→ **Task brief**: List each line of the data that holds the word "PFPE".

→ **Source data**:
····················

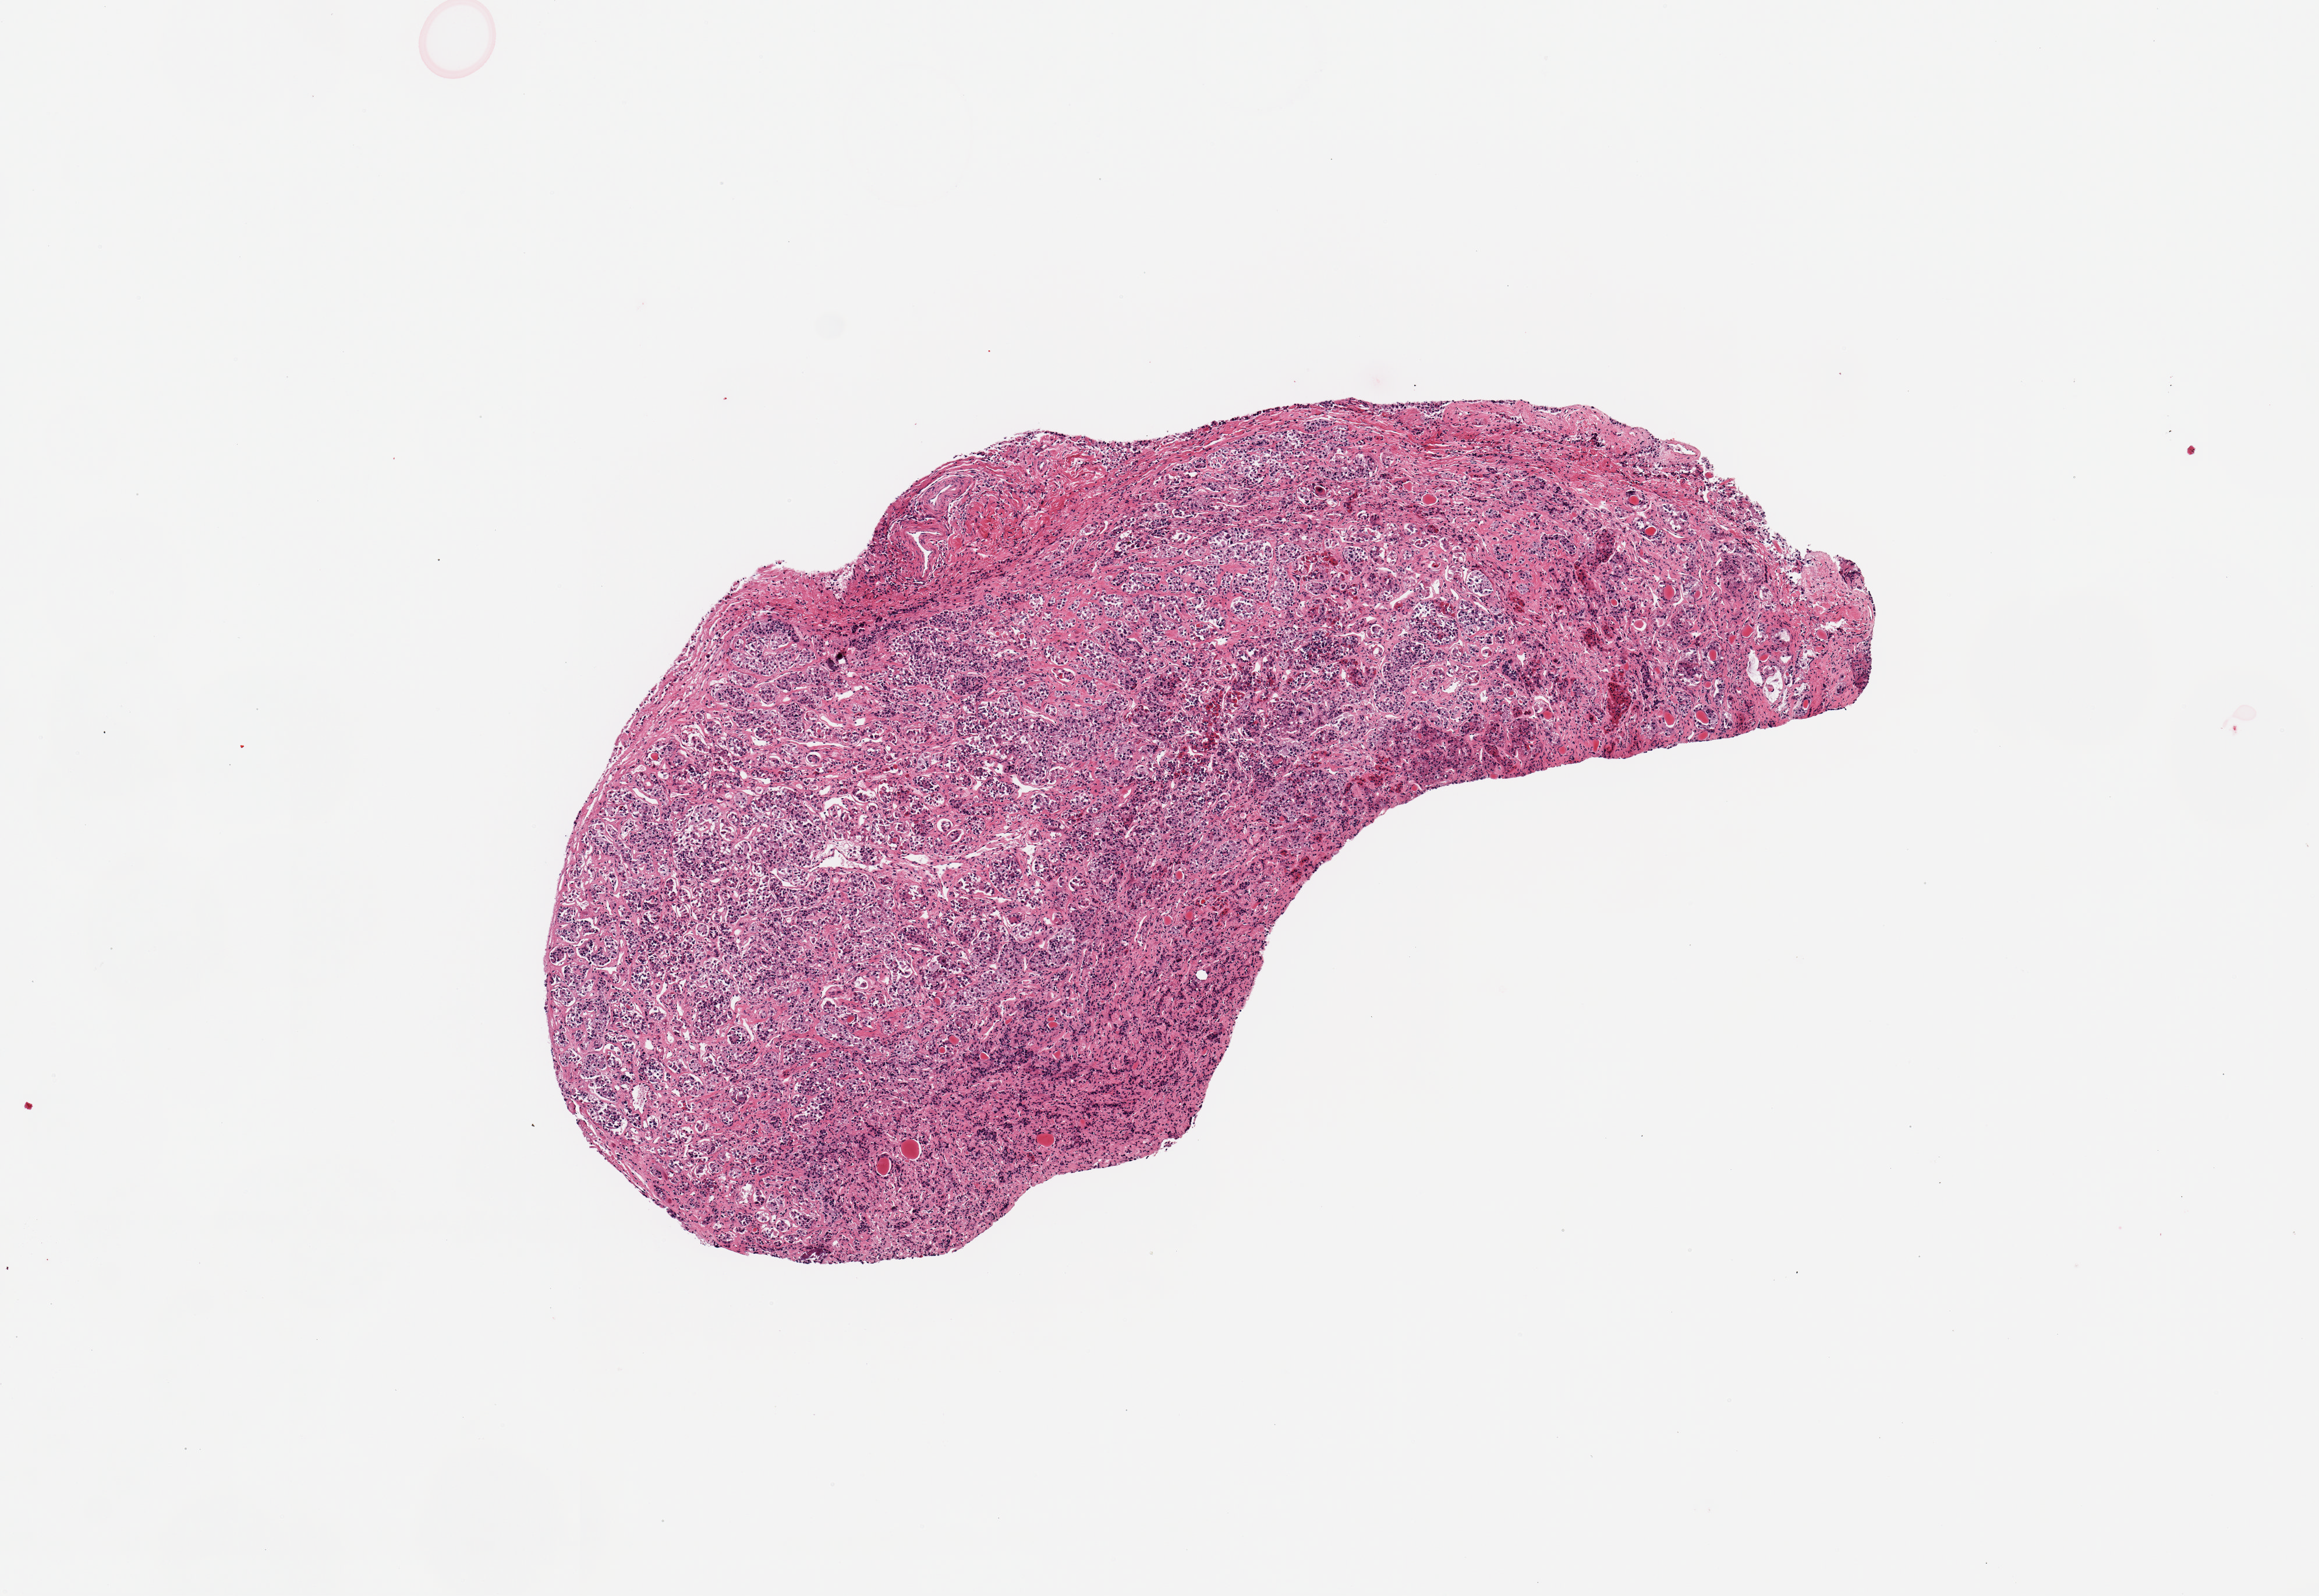
Digitized haematoxylin and eosin-stained section — shown as a low-resolution overview of the whole scanned area (about 7.9 x 5.4 mm, slide scanned at 20x). PAXgene-fixed paraffin-embedded (PFPE) section. Section of pituitary (target tissue). Donor tissue sample. Female donor.
• review note (as recorded): 1 piece; mostly anterior lobe; no neurohypophysis in this cut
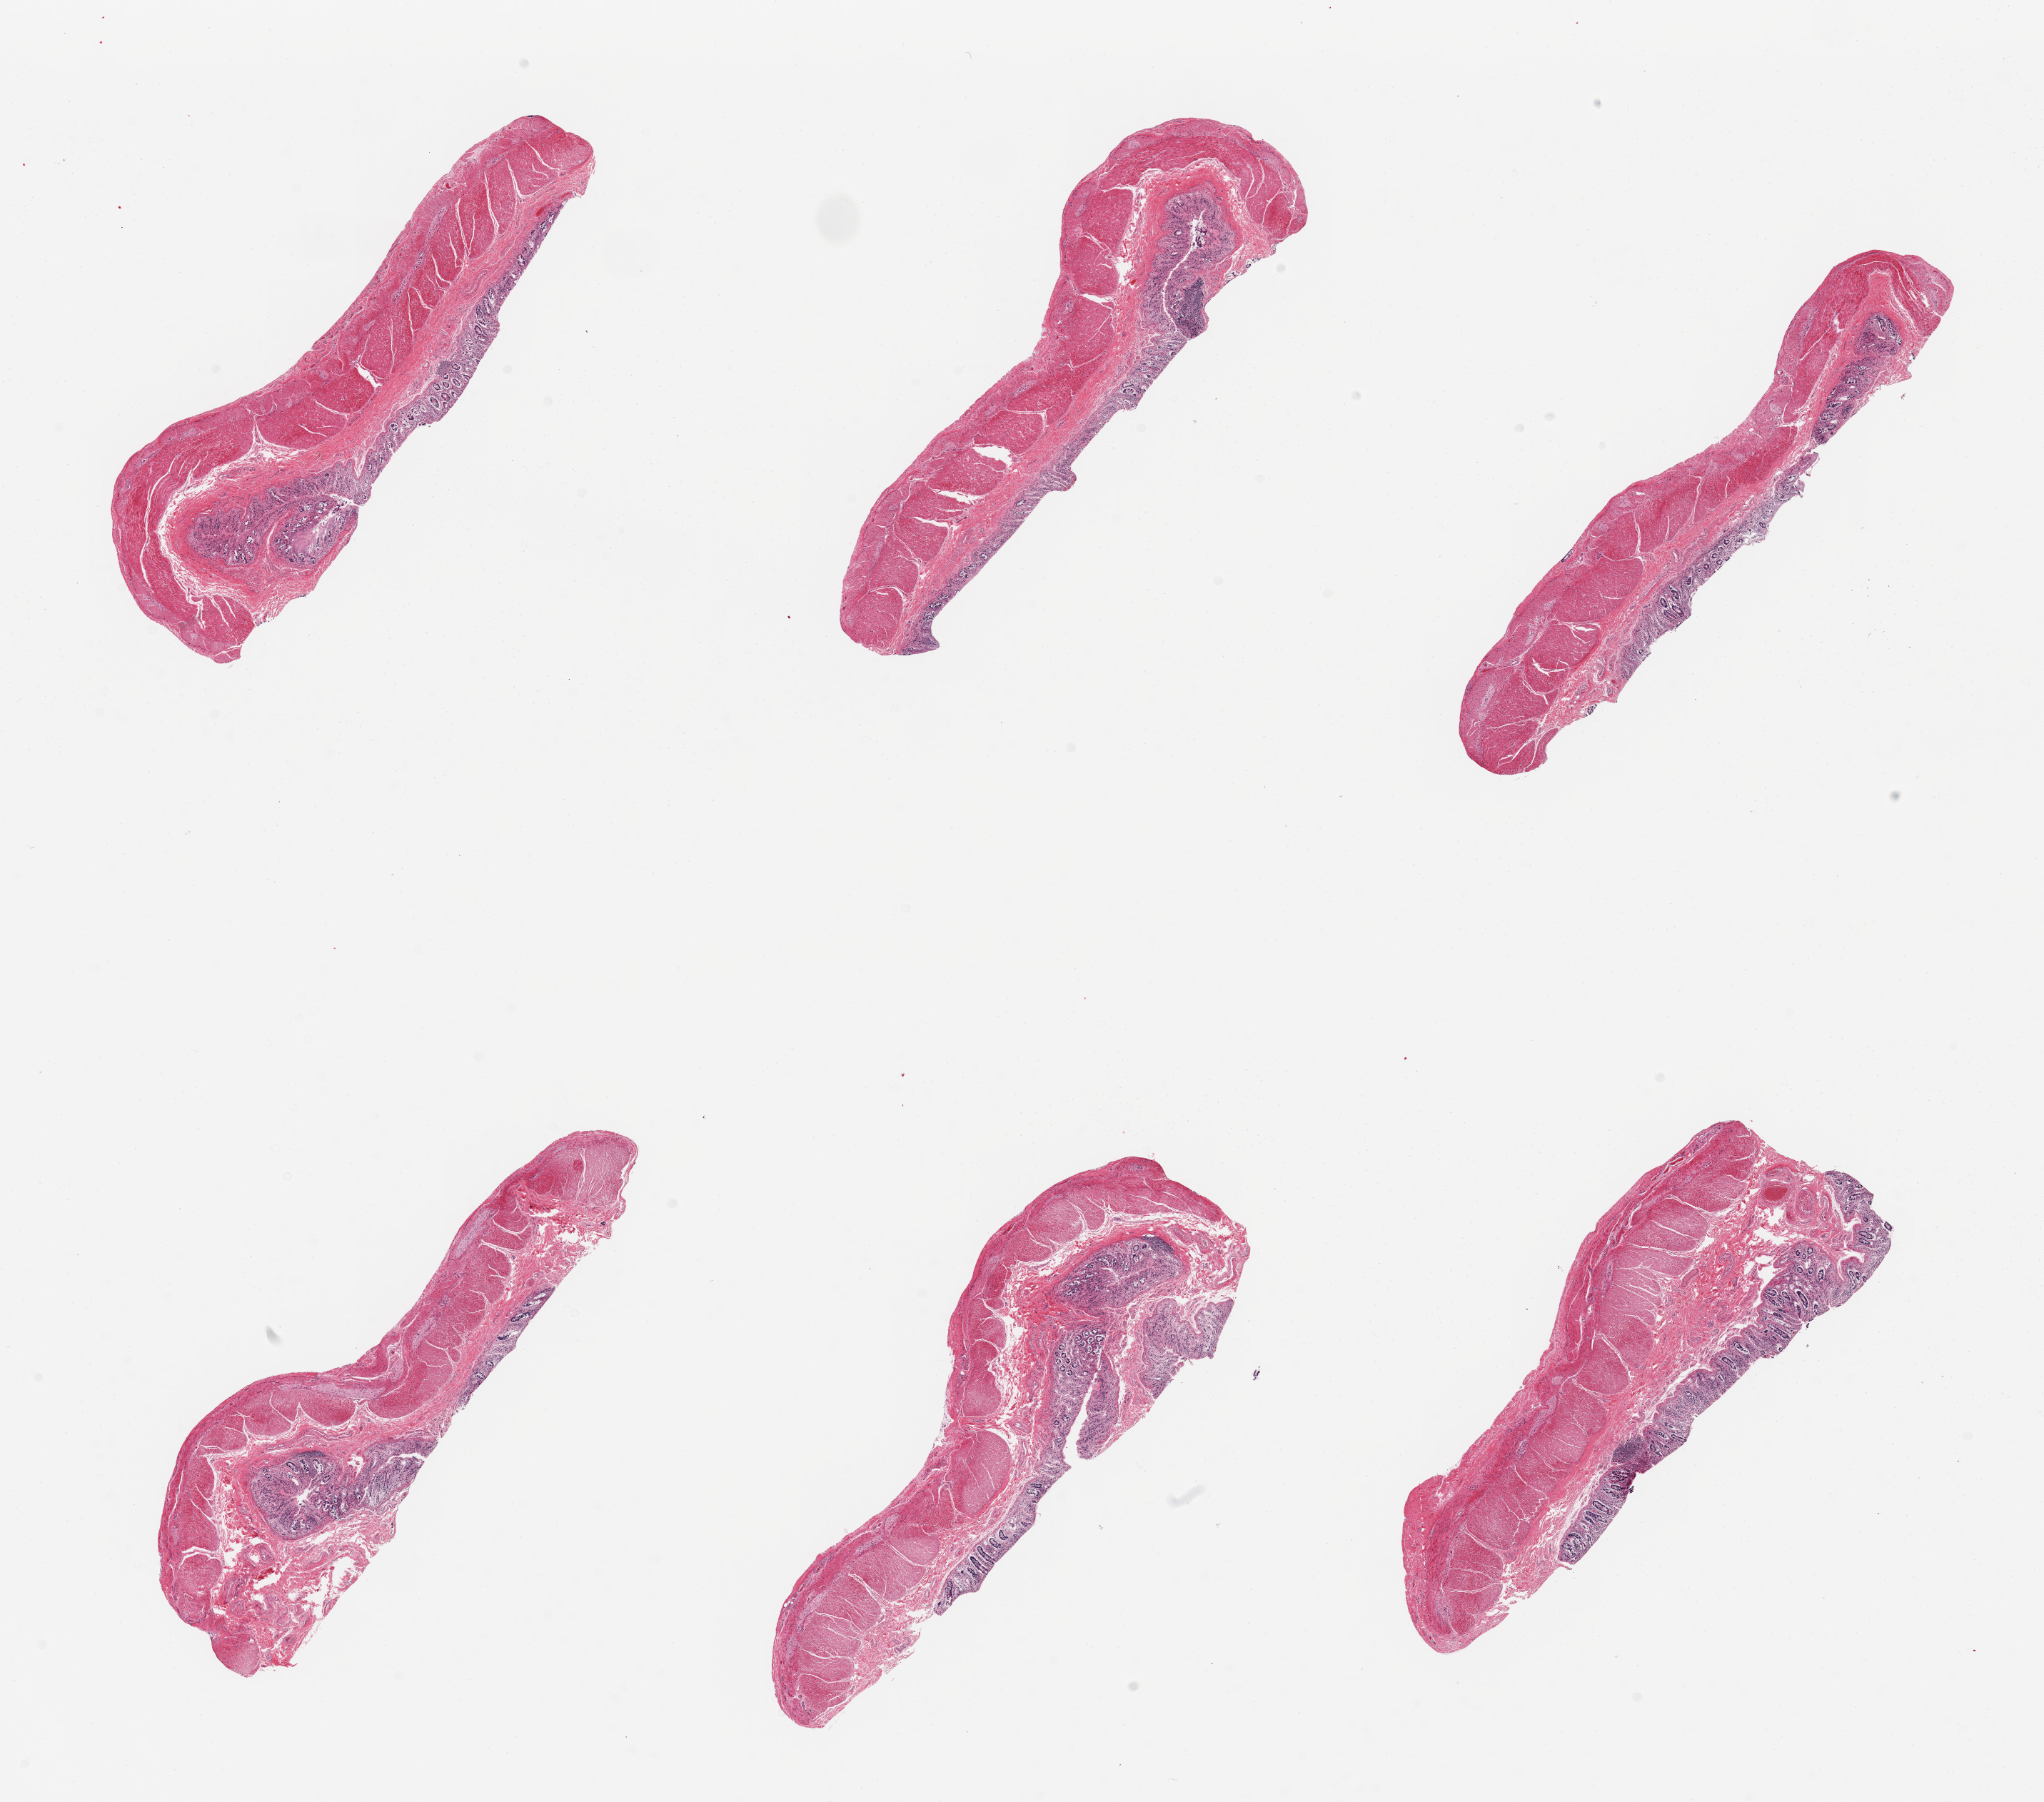
Digitized haematoxylin and eosin-stained section, shown as a low-resolution overview of the whole scanned area (about 22.6 x 20.0 mm); PAXgene-fixed paraffin-embedded (PFPE) section; target tissue: transverse colon; donor tissue sample. Male donor.
Pathologist's review note for this sample: 6 pieces: all full thickness. well trimmed; mucosa largely severely autolyzed; muscle slightly autolyzed.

····················

→ **Answer box**:
Digitized haematoxylin and eosin-stained section — shown as a low-resolution overview of the whole scanned area (about 7.9 x 5.4 mm, slide scanned at 20x). PAXgene-fixed paraffin-embedded (PFPE) section. Section of pituitary (target tissue). Donor tissue sample. Female donor.
Digitized haematoxylin and eosin-stained section, shown as a low-resolution overview of the whole scanned area (about 22.6 x 20.0 mm); PAXgene-fixed paraffin-embedded (PFPE) section; target tissue: transverse colon; donor tissue sample. Male donor.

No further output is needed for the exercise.